Creator / John DiMaggio
Bite his shiny metal ass.
OUTRAGEOUS! John DiMaggio has his own page now!?

Well, yes. Yes he does. (With Blackjack and Hookers)

John William DiMaggio (born September 4, 1968) is in basically every single current Western cartoon imaginable — moreso than his Futurama co-star Billy West. You can easily spot his work by his Guttural Growler Large Ham nature.

And as the photo proves, he is not a pseudonym of Peter Cullen. He's also not to be confused with the famous baseball player Joe DiMaggio.

Has a Twitter account. Noted for being nice when not acting.
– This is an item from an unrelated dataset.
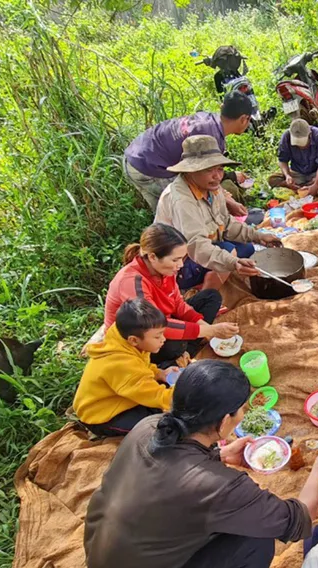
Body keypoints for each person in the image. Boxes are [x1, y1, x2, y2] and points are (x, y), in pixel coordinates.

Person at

Some of his roles include:

John DiMaggio's work provides examples of:

  • Accidental Misnaming: Hayao Mizayaki.
  • Actor Allusion: He's played a talking dog sidekick three times now.
  • Badass Baritone / Evil Sounds Deep: A lot of his roles are this. John naturally has a deep baritone voice. Ironically, most of his most iconic voices are him pitching his voice up.
  • Big Fun: Not only has he played plenty of these, but he's also one in real life.
  • The Big Guy: Pretty much his signature. He's also pretty physically imposing in real life.
  • Boisterous Bruiser: Another specialty of his.
  • Guttural Growler: Almost all of his roles are like this.
  • Ink-Suit Actor:
    • The writers of Kim Possible created the character of "Motor Ed" so that John could "be himself." Similarly, he also looks somewhat like Marcus Fenix.
    • Word of God says they made Human Bender on the "Anthology of Interest II" episode of Futurama exactly like John - both in looks and personality.
  • Large Ham: It's one of his fortes.
  • Playing Against Type: As the Joker.
  • Pretty Fly (For a White Guy): One of his trademarks voices is a flawless African-American accent. It's also one that's occasionally gotten him in trouble with people who considered it racist, to which he replied "So you're telling me that people don't actually talk like that?"
    • He's also a VERY skilled beat-boxer.
  • Talking to Himself:
    • Once in a while, he voices enough roles on Futurama to have a conversation with himself (although not as often as Billy West, David Herman, or Maurice LaMarche).
    • Also in Final Fantasy X, where he voices both the characters Wakka and Kimahri. Kimahri talks so little though that they never have a conversation as such (at one point Wakka tells him "That's enough!" and Kimahri just shakes his head and walks away).
    • Given how many characters he voices in the Ben 10 franchise, it was inevitable that he'd end up doing this at least once.